Monday, August 30, 2010

Under the Karst

I drive through the Hill Country whenever I can, which hasn't been nearly enough over the years. The other Dees Stribling loose in the world, my musician nephew, knows the meandering farm and ranch roads, the towns and especially the Hill Country's many music venues much better than I do -- which I only imagine as dance halls, beer halls, holes-in-the-wall, road houses, juke joints and dives in wide places in the road. Lucky fellow.

With two children in tow, holes-in-the-wall weren't part of the plan this time around. But I had a much larger hole in mind as we headed out from San Antonio on the morning of August 16. I took Lilly and Ann to Natural Bridge Caverns, out in Comal County but barely beyond metro San Antonio. It's off I-35 near the towns of Selma and Schertz, and it probably shows my age that I automatically think of these towns as notorious speed traps, since they were when I learned to drive.

It's wetter down in Natural Bridge than I remember, though considering its position in the Edwards Aquifer system, dampness underfoot and steady dripping from the ceiling shouldn't be a surprise. It's been nearly 30 years since I last visited the cavern, which was only discovered 50 years ago. How fast do living limestone cave formations grow? Maybe the flowstones, stalactites, stalagmites and such have grown a few millimeters since I last saw them.

I haven't mastered the art of taking digital snapshots in darkish places yet. Or rather, taking good snapshots in such spots. That might mean consulting the instruction manual. But the cave's own web site has much better images than I could ever take, freely available under media photos.

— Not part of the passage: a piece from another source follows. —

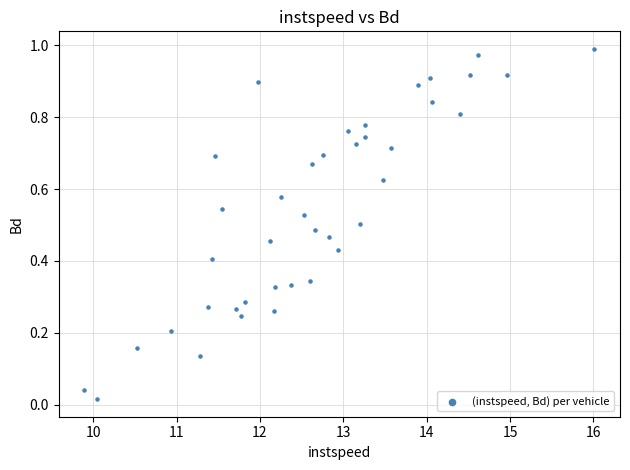

What is the range of X values (max minus min)?

6.1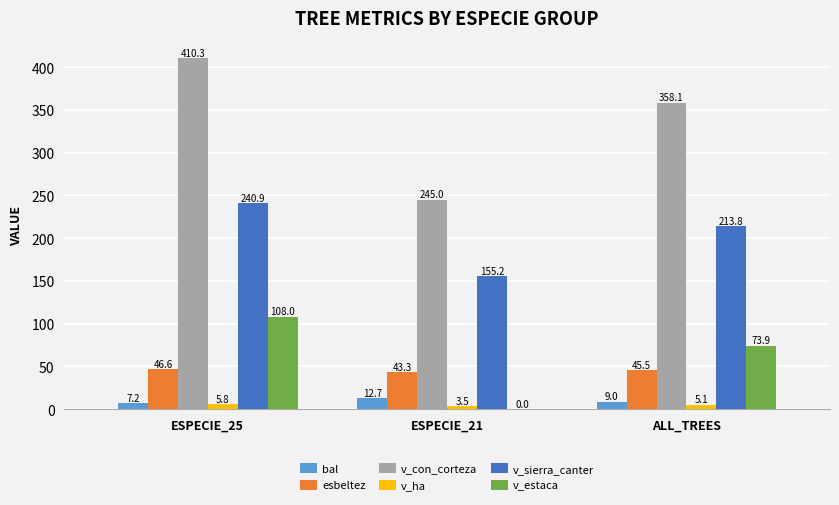

How many groups of bars are there?

3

The public parts of the cave are more than 200 feet deep, meaning that you walk down and then up that far. Such an expenditure of energy meant that lunch was inevitably next, and we found what we needed in New Braunfels at a Sonic. There are more than 3,500 of them nationwide, and the corporate headquarters is in Oklahoma City. But I persist in associating them with Texas, for the same reason Selma and Schertz remain fixed in my mind as speed traps. Some of the notions that get stuck in your head at 16 have amazing staying power.